I know it to be true that I have changed and grown from who I was over four years ago. I no longer stay at home for days at a time, consumed by words and posts and numbers of pages. Instead, I am consumed by doing a good job in my classroom, teaching my students grammar, writing, history, and the bits of literature that have so inspired me. A student commented a few weeks ago, while I was reading "The Raven" to them, that I "really get into this literature stuff, huh?"
Yes, yes I do.
I think anyone who knows me even a little knows about my passion for language and the emotions it can evoke. I have always been inspired by the words of those who came before me...and in some way, hope that I, too, can make such an impact on the life of another. Where the blog filled that void and need for me previously, teaching does that now. It allows me the freedom to express the power of words and how words can change your life.
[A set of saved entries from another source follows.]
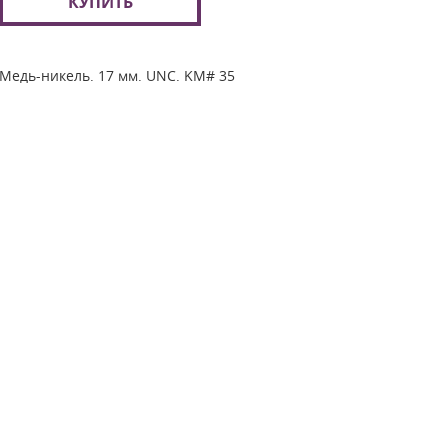
КУПИТЬ
Медь-никель. 17 мм. UNC. KM# 35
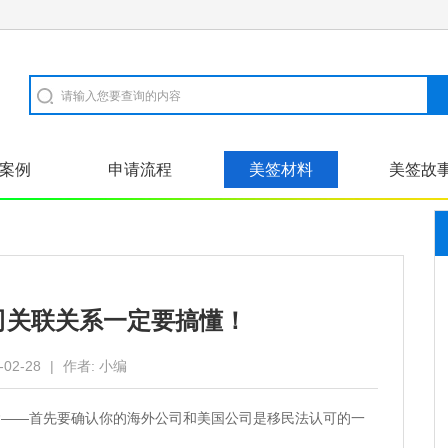
案例
申请流程
美签材料
美签故
司关联关系一定要搞懂！
-02-28
|
作者:
小编
啥——首先要确认你的海外公司和美国公司是移民法认可的一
I think back to the words that were spoken to me in that first teaching job out of college. I think about the words I don't even remember...the hints that I wasn't the right fit for the job. I also think about those hurtful words that summer, when I was rejected without even a phone call from an administrator to tell me why. Those words hurt me, but they also inspired me. They gave me the courage and motivation to DO something with my life instead of wait. They gave me the inspiration to write about my passion, to grow as a person and a teacher, and to become who I am today.
This has all been a revelation to me over the course of the last few months as I battled what to do about this place on the internet. I needed this place once, for what it was and what I made it. I don't need it anymore.
But I do want it.
And acknowledging what it was and what it once stood for is important. But I need to move on. And in the next few weeks, I am going to transform my little corner of the online world to something I need now. There will still be book discussion (because that, most of all, is what I miss the most-writing about books), but there will also be life discussion.
I hope, that for those of you who read me before, to those of you who read this whole post, and to those of you who find me in the future, know that I am grateful for your eyes, ears, and minds-for letting me in and letting me explore the deepest parts of myself. I hope, that as the days and months and years pass, that I can continue to grow and change into a person I can be proud of.